If you don’t love yourself, you can’t share what you don’t have. If you don’t love yourself, you can’t love anyone else either.
Unconditional Love
Love can never be a means towards something else. True love has to be aimless and pointless (lacking purpose) to keep its beauty, its fragrance and its joy. When there’s a destination in mind, the journey loses its value. Love can have no conditions.
When you enter a relationship be aware that your fulfillment can never be found in the other person, each person is responsible for their own happiness. If you do so you’ll unconsciously begin judging them, controlling them and demanding that they should be all the things you need them to be, and that will hinder their authenticity. You’ll end up disillusioned, disappointed and resentful; the main feelings that destroy most relationships.
Love is unconditional but fear is full of conditions. These conditions hinder the authenticity of the ones we care about because of our selfish demands and expectations. Unfortunately, this is what we call in our society “love”. Love sets someone free so you can fly beside them, whereas selfish love is finding a free bird and caging it up in your living room. Every time you look at the person it reminds you of your guilt and self-dislike, and the fact that you took that freedom away from them.
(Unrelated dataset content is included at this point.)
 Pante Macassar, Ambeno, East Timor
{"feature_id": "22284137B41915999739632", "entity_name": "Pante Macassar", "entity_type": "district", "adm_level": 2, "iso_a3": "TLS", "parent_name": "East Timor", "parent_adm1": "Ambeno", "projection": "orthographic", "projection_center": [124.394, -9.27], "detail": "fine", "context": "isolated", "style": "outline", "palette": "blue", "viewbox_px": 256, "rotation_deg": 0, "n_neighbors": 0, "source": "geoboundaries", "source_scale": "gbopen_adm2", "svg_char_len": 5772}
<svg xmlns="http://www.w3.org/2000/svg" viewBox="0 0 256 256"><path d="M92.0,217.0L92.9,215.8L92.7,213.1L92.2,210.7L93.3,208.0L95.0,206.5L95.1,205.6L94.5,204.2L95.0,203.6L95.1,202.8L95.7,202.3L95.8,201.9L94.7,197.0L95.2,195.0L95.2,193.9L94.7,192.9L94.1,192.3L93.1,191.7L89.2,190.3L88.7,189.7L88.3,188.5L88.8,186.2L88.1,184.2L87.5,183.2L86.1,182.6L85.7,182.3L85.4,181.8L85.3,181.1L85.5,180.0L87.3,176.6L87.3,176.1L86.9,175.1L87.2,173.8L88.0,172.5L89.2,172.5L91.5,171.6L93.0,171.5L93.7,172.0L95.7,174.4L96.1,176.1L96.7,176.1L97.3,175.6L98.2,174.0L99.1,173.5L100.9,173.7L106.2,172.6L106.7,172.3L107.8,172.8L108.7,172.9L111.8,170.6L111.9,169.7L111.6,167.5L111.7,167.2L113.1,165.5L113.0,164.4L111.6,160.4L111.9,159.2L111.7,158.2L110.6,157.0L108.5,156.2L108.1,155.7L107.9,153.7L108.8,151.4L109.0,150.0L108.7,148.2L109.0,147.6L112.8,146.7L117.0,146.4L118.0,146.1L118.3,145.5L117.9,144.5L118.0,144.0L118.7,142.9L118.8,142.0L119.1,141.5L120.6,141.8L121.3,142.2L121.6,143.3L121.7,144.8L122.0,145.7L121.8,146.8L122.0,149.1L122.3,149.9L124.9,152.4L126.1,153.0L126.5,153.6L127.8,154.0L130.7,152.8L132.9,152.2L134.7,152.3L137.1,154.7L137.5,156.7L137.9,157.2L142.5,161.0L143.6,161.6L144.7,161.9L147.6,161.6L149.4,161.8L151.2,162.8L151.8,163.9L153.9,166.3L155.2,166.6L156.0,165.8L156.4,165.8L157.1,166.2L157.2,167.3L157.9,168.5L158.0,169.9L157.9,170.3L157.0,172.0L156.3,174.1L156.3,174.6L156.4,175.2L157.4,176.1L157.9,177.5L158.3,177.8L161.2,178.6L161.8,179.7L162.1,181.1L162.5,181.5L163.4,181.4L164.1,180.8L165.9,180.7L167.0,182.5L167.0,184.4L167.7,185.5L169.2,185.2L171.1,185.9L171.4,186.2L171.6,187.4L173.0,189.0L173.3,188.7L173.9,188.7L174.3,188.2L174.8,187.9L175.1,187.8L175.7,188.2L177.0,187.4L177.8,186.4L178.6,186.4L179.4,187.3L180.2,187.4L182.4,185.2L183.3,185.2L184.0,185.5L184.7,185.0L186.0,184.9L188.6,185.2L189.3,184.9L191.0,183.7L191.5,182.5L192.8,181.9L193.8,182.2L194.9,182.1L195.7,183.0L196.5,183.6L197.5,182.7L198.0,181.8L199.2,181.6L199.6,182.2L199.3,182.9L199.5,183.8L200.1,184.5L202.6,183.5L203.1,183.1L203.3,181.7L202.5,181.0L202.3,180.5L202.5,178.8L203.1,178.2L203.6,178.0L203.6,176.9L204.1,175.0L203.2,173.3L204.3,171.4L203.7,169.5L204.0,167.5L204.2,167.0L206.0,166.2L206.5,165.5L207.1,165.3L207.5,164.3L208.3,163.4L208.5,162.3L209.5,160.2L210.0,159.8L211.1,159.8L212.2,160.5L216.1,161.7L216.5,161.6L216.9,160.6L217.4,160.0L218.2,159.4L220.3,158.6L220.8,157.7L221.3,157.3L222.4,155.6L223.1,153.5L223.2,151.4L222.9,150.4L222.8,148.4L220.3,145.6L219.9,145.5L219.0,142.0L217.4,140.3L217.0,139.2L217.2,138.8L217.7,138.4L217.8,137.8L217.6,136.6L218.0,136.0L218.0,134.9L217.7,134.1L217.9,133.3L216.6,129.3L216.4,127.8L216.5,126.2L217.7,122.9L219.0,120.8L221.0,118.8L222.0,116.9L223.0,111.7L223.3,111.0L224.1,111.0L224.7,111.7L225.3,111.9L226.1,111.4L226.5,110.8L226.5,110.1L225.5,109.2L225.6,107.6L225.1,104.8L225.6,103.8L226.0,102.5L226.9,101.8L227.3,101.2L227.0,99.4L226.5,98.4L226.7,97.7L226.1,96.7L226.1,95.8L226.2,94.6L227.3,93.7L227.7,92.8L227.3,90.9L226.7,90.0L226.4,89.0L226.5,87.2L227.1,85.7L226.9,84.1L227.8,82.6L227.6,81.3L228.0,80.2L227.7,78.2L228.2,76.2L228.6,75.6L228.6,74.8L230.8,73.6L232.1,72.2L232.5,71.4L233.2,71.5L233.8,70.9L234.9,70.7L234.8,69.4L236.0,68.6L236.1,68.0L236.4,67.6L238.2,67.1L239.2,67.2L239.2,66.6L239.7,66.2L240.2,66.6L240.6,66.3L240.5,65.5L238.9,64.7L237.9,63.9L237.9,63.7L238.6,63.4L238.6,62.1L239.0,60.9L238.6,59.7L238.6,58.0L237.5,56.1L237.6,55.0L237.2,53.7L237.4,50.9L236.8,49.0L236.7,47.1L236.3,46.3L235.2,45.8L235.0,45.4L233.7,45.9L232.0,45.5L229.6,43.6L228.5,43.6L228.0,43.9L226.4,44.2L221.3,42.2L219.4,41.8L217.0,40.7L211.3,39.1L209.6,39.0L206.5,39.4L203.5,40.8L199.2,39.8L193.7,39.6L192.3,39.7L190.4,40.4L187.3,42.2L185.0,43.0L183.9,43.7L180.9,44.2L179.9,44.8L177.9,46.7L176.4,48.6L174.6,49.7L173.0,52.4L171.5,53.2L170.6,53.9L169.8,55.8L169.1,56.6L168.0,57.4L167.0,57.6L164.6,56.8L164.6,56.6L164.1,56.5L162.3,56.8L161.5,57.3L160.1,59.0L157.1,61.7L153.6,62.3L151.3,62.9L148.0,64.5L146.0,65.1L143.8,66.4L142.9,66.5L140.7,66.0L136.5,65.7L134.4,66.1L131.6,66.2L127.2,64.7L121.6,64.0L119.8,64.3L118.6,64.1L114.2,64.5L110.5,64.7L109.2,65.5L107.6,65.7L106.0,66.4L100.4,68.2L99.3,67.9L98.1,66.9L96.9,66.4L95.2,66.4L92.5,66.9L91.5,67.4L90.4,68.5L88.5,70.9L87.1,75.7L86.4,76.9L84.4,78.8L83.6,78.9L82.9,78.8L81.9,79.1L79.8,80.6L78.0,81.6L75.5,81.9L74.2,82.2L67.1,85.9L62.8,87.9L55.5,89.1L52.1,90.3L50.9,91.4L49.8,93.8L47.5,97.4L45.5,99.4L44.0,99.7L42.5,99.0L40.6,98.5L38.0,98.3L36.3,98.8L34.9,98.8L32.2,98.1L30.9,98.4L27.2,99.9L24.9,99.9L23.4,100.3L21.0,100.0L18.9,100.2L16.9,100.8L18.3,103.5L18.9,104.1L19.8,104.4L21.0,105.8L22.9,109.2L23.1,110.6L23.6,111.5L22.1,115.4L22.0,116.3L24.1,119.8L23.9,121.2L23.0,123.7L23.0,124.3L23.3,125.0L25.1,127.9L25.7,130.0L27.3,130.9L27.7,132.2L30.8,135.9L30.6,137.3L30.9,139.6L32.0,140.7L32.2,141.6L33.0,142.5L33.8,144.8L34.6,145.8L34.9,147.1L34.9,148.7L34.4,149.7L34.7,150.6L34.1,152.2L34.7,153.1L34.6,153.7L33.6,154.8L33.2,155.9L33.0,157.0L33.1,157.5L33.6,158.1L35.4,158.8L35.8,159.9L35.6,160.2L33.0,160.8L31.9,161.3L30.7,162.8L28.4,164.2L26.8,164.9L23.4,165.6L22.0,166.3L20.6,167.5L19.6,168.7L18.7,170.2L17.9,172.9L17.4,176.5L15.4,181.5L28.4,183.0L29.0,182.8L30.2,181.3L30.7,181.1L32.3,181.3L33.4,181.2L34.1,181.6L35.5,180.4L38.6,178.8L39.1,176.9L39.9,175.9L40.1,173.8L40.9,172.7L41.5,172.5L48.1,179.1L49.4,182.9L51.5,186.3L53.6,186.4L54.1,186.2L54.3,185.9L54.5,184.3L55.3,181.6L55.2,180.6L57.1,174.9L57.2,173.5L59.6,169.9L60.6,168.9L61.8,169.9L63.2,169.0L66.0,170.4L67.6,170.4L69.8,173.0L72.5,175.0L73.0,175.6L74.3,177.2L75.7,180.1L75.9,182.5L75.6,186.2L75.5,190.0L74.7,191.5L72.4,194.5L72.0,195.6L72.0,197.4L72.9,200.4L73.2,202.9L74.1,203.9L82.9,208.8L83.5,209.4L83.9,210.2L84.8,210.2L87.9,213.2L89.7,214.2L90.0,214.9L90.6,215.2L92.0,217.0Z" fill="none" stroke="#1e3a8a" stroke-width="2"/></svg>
Selfishness comes from poverty of heart, from the erroneous perception that love is quantifiable and there’s a scarcity of it.
Once you’ve found much love and respect for yourself, you will come across someone else who is enjoying their inner richness as well. Finally, you will find that there are no desires or expectations that arise, and suddenly you both begin to experience the pure pleasure of sharing the presence of the other person who is whole unto themselves, who isn’t trying to steal, gain or possess something.
It is only when we find Self-Love that we witness the height of love reflected in the eyes, heart and soul of another; this is where the boundaries between our individual ego and the others begins to melt away. That is when we proclaim with all clarity that the imaginary lines don’t exist, and I and You are One.
We could say that love is frequency, a vibration, a state of consciousness that can never run out because it’s not a quantifiable object. True love can never run out: the more we spend it, the quicker and denser it grows within us.
Nobody can truly describe what love is, but if you are aware of what it’s not, you can stop confusing yourself.